U.S. imperialism’s labor lieutenants were active in anti-Communist intrigues in Guatemala. American Federation of Labor operatives undermined PGT influence in the unions and recruited right-wing unionists for the invasion force. Guatemala was in fact a training ground for the role that the AFL-CIO bureaucracy would play in Central and South America through its notorious American Institute for Free Labor Development (AIFLD), which worked with the CIA to destroy militant, left-led unions. The “AFL-CIA” can take some credit for the fact that, as of July 2009, the International Trade Union Confederation found that Guatemala was the second most dangerous country in Latin America for trade unionists.
Imperialism and
the Class Struggle
Ríos Montt is a psychopathic mass murderer. Justice would require a trial by workers and peasants who survived his rule. It is simply nauseating to observe the feigned shock at the atrocities of their puppets on the part of the U.S. rulers, who continue to spawn and back the likes of President Pérez Molina. No matter which capitalist party is in power at any given time in Washington, grisly repression is a fundamental feature of U.S. imperialism. Tentacles of the octopus (as United Fruit was known throughout Central America) can be cut off, as the Cuban Revolution did, but Yankee imperialism will continue to strangle the hemisphere until it is struck in the heart.

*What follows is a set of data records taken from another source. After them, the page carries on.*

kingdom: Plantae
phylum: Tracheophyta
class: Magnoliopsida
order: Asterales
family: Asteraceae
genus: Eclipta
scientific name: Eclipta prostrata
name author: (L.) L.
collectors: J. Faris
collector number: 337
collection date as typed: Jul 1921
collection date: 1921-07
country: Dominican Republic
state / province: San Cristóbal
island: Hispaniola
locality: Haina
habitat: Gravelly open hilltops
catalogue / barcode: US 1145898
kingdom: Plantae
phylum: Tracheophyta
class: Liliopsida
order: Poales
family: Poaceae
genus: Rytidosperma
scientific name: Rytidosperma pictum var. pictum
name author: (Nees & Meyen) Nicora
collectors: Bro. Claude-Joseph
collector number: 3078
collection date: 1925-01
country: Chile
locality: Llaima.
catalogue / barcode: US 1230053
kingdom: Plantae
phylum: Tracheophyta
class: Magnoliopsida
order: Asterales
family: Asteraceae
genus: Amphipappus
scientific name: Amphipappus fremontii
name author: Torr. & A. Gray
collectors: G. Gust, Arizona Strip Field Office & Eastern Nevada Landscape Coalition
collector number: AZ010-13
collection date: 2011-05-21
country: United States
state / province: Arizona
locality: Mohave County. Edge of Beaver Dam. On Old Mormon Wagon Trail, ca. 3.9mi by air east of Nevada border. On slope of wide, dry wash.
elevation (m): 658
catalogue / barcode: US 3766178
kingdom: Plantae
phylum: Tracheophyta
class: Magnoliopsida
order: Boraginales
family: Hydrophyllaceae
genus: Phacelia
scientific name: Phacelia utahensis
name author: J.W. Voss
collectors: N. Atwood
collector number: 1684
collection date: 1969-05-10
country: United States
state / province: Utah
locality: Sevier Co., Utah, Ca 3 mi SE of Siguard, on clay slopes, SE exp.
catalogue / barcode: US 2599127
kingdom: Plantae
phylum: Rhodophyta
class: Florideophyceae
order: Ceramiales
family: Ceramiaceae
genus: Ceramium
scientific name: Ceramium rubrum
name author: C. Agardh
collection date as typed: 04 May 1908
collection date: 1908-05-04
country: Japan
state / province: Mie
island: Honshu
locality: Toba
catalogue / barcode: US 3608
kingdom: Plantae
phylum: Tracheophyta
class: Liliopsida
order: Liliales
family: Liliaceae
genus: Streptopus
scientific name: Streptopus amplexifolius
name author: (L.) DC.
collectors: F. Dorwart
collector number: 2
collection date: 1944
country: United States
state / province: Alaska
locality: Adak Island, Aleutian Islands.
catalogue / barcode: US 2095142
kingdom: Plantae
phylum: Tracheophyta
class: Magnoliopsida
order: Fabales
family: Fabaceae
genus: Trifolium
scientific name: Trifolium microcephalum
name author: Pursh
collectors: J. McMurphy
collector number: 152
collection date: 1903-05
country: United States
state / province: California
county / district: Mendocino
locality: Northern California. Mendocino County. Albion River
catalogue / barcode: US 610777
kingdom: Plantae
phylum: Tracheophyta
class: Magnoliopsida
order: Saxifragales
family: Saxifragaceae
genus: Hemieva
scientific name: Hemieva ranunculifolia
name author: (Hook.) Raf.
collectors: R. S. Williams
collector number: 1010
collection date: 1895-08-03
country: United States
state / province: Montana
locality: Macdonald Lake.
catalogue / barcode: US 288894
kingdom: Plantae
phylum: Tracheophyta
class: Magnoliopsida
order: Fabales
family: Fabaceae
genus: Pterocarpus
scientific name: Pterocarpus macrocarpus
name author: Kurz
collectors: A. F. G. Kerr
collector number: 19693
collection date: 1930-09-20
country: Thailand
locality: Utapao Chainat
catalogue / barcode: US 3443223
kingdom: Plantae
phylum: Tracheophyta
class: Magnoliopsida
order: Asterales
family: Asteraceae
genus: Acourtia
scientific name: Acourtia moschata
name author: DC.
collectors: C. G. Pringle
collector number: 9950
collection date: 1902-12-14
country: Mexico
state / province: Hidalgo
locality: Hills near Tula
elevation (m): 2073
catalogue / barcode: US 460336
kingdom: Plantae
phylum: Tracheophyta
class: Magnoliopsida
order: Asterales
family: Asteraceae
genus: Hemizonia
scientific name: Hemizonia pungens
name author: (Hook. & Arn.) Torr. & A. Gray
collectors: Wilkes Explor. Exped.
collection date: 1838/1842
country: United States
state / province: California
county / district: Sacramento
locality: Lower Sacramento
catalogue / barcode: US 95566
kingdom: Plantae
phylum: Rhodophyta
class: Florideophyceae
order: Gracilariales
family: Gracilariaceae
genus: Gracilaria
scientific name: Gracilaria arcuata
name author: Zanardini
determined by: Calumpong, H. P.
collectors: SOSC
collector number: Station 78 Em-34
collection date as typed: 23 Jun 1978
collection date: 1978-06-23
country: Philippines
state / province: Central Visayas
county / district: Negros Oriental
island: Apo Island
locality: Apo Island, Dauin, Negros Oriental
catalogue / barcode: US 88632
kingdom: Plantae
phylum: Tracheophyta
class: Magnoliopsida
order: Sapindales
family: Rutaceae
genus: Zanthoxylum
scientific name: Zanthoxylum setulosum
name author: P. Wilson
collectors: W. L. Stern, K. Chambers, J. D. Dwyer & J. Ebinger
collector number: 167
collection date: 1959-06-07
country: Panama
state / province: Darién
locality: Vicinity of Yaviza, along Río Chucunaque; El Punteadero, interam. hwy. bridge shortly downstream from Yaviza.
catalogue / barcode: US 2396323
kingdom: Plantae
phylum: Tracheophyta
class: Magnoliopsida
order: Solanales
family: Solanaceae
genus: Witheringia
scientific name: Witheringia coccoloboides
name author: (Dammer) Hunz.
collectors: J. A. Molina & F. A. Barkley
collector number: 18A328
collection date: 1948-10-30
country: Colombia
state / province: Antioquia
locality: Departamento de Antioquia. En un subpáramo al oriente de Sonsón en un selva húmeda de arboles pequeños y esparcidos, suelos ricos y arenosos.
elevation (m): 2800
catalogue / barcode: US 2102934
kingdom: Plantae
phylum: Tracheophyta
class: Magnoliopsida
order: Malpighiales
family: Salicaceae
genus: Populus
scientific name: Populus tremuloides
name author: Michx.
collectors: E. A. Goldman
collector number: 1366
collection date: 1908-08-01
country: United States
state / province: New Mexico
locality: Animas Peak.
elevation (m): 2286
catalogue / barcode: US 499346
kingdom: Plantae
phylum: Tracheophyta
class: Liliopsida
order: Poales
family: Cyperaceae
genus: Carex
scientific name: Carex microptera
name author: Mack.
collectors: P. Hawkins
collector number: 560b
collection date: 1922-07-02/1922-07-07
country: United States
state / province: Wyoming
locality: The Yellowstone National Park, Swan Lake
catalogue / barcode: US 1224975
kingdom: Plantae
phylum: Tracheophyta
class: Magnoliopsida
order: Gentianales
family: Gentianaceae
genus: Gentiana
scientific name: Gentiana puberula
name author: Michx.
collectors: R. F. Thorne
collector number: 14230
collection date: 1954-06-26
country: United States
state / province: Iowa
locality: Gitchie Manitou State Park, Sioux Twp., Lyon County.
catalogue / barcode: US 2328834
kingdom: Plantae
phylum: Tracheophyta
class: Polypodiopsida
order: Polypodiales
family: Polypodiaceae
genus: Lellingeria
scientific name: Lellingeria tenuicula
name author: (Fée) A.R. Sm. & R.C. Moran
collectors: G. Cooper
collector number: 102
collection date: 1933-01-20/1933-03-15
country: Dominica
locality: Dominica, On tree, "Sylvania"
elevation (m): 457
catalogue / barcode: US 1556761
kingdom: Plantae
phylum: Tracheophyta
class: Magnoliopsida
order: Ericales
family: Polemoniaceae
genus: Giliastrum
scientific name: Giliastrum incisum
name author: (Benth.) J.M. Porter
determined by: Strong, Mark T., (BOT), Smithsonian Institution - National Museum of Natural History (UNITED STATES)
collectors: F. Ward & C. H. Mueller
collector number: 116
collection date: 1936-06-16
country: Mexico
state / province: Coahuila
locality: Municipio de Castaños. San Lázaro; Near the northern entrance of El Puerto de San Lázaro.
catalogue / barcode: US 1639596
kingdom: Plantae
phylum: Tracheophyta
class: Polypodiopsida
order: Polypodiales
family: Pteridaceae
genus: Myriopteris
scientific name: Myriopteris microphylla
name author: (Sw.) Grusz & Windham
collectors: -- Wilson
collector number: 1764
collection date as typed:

The genocide trial provided a stark view of the barbarity that the imperialists and their local henchmen inflict on working people in semicolonial countries. But exposure will not suffice to eliminate this system of oppression. It is up to the U.S. working class to smash the American capitalist-imperialist system from within and come to the aid of their class brothers and sisters in Mexico and further south, fighting to throw off their own shackles.
The labor movement north of the Rio Grande/Río Bravo is enriched by immigrant workers from El Salvador, Honduras, Guatemala and elsewhere who bring to the U.S. proletariat direct experience of the murderous repression and brutal exploitation enforced by the likes of Ríos Montt on behalf of the U.S. capitalist rulers. Only when the working class, led by its internationalist vanguard party, takes power through a socialist revolution, expropriating the expropriators and destroying their state machinery root and branch, will justice be served on such hit men and their imperialist paymasters. We in the Spartacist League, U.S. section of the International Communist League, are dedicated to the task of forging such a party in the belly of the imperialist beast.